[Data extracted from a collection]
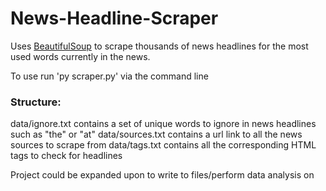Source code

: # News-Headline-Scraper

Uses [BeautifulSoup](https://pypi.org/project/beautifulsoup4/) to scrape thousands of news headlines for the most used words currently in the news.

To use run 'py scraper.py' via the command line

### Structure:
data/ignore.txt contains a set of unique words to ignore in news headlines such as "the" or "at"
data/sources.txt contains a url link to all the news sources to scrape from
data/tags.txt contains all the corresponding HTML tags to check for headlines

Project could be expanded upon to write to files/perform data analysis on
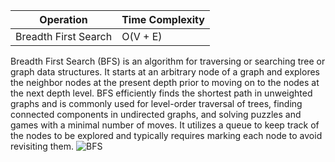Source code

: | Operation	|Time Complexity|
|-----------|---------------|
|Breadth First Search|O(V + E)|


Breadth First Search (BFS) is an algorithm for traversing or searching tree or graph data structures. It starts at an arbitrary node of a graph and explores the neighbor nodes at the present depth prior to moving on to the nodes at the next depth level. BFS efficiently finds the shortest path in unweighted graphs and is commonly used for level-order traversal of trees, finding connected components in undirected graphs, and solving puzzles and games with a minimal number of moves. It utilizes a queue to keep track of the nodes to be explored and typically requires marking each node to avoid revisiting them. 
![BFS](https://github.com/neskor-b/Algoritms-and-data-structure/assets/89013557/92b63f75-2286-4f70-8623-421a2ad8938d)
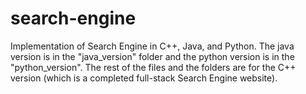 # search-engine
Implementation of Search Engine in C++, Java, and Python.
The java version is in the "java_version" folder and the python version is in the "python_version".
The rest of the files and the folders are for the C++ version (which is a completed full-stack Search Engine website).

TRY IT – Starting at the first line of the data, set down each line exactly until you have copied the line with "Search|O(V + E)|", but leave the pictures out.

TASK RESULT –
Source code

: # News-Headline-Scraper

Uses [BeautifulSoup](https://pypi.org/project/beautifulsoup4/) to scrape thousands of news headlines for the most used words currently in the news.

To use run 'py scraper.py' via the command line

### Structure:
data/ignore.txt contains a set of unique words to ignore in news headlines such as "the" or "at"
data/sources.txt contains a url link to all the news sources to scrape from
data/tags.txt contains all the corresponding HTML tags to check for headlines

Project could be expanded upon to write to files/perform data analysis on
Source code

: | Operation	|Time Complexity|
|-----------|---------------|
|Breadth First Search|O(V + E)|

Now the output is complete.